Feeling that she was the subject of this “bullying” by Universal Music, Lenz sued Universal Music under a seldom used provision of the DMCA which prohibits copyright holders from misrepresenting their belief that the material subject to a takedown request is infringing their rights. Before sending a DMCA takedown request, the copyright holder must have a “good faith” belief that the use of the material is not authorized by the copyright owner or the law. This low standard has led to a “shoot first, think later” mentality for rights holders’ service of takedown requests. In a case before the Ninth Circuit, the court sought to curtail such overuse by ruling that copyright holders must consider fair use of the copyrighted material before they send a takedown request.
While this decision seemingly imposed a greater duty on rights holders, and was initially viewed as a win for content producers.

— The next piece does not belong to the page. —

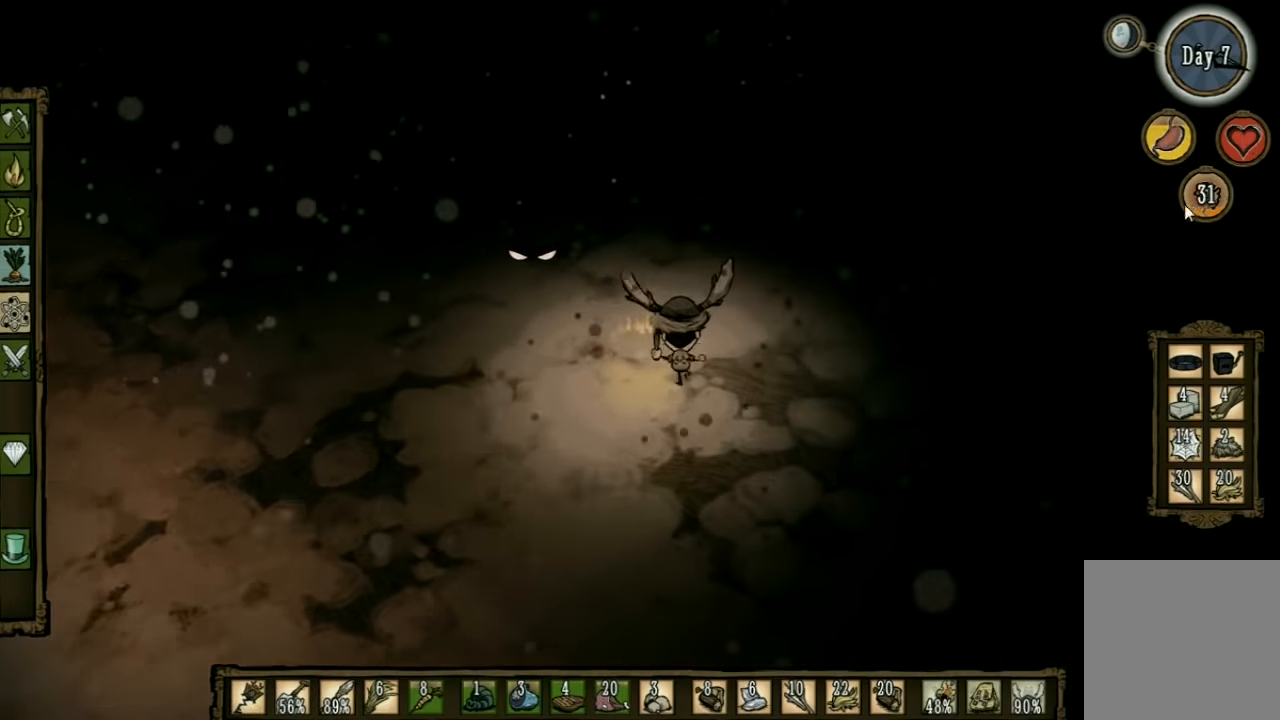
{"keys": ["d"], "events": [[400, "w", "up"]]}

The court’s broadened requirement that copyright holders consider fair use before issuing a takedown notice remains capable of abuse as long as the consideration is subjective. Concerned that the Ninth Circuit decision does not do enough to prevent abuse of the DMCA takedown procedures, Lenz has sought review by the Supreme Court. In her petition to the High Court, Lenz urges the Justices to consider an objectively reasonable standard as opposed to the subjective standard as set forth by the Ninth Circuit. Such a change would require copyright holders to perform a much more thorough analysis of potential fair use before serving a takedown notice.
Whether you are a copyright holder seeking to enforce your rights online or a content creator anxious about abuse of the takedown procedures, the Lenz v. Universal Music Corp. case is one to keep a close eye on as the Supreme Court considers its next round of cases.